* Required action *
Display every line of the records that contains the string "CANAL", copying each such line in full.

* Exercise data *

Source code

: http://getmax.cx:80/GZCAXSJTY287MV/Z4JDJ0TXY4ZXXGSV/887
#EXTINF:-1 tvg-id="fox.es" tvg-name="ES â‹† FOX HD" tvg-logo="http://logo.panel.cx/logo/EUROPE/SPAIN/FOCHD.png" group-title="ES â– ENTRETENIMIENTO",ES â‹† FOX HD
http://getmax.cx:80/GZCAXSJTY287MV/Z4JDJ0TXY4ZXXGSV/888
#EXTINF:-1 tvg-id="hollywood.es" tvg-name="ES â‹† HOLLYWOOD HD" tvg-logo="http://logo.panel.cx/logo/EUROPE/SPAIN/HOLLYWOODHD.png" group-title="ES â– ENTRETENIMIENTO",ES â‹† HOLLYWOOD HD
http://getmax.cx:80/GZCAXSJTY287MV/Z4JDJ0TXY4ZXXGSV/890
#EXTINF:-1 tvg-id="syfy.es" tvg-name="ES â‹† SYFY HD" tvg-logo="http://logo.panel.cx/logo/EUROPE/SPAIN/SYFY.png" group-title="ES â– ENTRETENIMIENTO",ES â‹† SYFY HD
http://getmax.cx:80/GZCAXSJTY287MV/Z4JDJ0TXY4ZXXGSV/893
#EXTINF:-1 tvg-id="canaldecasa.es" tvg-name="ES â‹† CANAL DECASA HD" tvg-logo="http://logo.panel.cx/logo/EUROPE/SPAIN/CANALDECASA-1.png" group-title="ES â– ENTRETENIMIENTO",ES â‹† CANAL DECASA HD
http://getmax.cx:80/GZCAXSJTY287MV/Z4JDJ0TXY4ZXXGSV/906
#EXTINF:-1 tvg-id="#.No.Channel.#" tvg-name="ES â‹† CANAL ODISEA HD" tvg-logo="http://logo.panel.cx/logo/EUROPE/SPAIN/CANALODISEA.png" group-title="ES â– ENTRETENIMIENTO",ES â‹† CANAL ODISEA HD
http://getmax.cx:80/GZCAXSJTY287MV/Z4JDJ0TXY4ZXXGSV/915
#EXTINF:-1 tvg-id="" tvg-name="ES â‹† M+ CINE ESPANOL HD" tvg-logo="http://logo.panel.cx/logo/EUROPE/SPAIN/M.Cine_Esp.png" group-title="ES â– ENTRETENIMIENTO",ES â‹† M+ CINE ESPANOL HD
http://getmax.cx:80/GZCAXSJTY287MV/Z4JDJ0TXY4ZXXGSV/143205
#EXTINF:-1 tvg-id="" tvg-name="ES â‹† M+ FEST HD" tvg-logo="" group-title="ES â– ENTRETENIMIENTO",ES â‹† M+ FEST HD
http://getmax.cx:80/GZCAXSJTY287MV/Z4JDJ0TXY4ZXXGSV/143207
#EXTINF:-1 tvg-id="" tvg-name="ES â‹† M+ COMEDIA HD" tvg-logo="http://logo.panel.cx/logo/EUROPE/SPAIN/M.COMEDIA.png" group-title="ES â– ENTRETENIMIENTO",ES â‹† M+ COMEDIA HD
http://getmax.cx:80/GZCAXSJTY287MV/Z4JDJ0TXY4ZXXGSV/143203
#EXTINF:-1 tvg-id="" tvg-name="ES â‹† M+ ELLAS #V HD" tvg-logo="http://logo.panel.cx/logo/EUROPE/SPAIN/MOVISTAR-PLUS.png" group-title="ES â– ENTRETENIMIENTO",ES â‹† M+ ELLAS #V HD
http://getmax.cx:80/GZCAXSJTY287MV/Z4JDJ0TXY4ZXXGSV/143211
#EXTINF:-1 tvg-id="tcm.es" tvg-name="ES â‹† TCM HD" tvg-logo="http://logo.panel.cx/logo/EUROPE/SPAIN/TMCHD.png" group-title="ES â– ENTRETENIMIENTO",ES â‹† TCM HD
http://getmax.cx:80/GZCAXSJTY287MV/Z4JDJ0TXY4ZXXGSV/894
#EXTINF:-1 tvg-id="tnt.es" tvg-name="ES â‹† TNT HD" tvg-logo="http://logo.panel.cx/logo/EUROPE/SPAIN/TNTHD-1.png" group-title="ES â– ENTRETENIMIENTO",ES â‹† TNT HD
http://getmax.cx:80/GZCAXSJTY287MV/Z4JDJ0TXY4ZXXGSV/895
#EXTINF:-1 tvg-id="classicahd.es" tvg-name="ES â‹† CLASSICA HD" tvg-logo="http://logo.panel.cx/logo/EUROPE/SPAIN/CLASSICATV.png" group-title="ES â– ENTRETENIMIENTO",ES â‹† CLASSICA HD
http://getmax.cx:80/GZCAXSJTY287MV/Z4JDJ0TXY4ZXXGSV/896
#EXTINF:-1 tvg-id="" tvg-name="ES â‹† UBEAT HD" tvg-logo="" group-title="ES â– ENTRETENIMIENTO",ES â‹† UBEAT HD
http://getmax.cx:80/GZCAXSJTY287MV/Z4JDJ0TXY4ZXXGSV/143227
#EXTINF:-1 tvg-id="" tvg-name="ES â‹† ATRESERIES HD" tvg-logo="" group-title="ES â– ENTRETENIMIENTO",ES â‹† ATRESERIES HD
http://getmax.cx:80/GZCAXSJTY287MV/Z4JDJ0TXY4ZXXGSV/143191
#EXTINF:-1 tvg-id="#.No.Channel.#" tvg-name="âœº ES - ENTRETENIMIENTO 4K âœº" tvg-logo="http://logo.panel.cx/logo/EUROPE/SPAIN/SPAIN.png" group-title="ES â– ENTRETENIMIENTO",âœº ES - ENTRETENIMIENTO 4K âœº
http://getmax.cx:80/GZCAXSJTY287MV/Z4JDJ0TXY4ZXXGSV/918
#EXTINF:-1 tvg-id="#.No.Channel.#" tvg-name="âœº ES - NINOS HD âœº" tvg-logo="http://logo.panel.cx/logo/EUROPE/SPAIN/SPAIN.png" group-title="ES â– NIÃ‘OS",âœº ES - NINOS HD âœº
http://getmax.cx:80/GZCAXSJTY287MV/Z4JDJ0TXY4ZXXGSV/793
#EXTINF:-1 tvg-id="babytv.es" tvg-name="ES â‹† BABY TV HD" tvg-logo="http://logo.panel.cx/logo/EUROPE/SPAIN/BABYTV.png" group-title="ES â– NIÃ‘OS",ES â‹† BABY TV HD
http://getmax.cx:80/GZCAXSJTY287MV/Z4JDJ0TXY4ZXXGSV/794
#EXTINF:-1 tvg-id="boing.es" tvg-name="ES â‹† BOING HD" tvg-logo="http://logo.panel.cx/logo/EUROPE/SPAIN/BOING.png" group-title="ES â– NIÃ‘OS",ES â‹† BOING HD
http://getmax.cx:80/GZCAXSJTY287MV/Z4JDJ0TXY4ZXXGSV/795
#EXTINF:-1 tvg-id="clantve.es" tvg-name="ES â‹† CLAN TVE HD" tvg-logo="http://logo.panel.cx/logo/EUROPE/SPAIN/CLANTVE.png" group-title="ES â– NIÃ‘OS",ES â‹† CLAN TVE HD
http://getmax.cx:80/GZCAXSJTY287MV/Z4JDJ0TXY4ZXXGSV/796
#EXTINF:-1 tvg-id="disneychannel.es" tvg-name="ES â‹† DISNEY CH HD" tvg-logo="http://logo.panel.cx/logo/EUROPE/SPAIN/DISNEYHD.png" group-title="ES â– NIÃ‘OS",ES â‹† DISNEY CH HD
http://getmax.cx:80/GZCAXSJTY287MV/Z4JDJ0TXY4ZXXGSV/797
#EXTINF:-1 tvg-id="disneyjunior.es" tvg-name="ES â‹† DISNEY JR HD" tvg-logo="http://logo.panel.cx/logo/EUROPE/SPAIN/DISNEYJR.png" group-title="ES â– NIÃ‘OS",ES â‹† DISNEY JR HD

* Answer below *
#EXTINF:-1 tvg-id="canaldecasa.es" tvg-name="ES â‹† CANAL DECASA HD" tvg-logo="http://logo.panel.cx/logo/EUROPE/SPAIN/CANALDECASA-1.png" group-title="ES â– ENTRETENIMIENTO",ES â‹† CANAL DECASA HD
#EXTINF:-1 tvg-id="#.No.Channel.#" tvg-name="ES â‹† CANAL ODISEA HD" tvg-logo="http://logo.panel.cx/logo/EUROPE/SPAIN/CANALODISEA.png" group-title="ES â– ENTRETENIMIENTO",ES â‹† CANAL ODISEA HD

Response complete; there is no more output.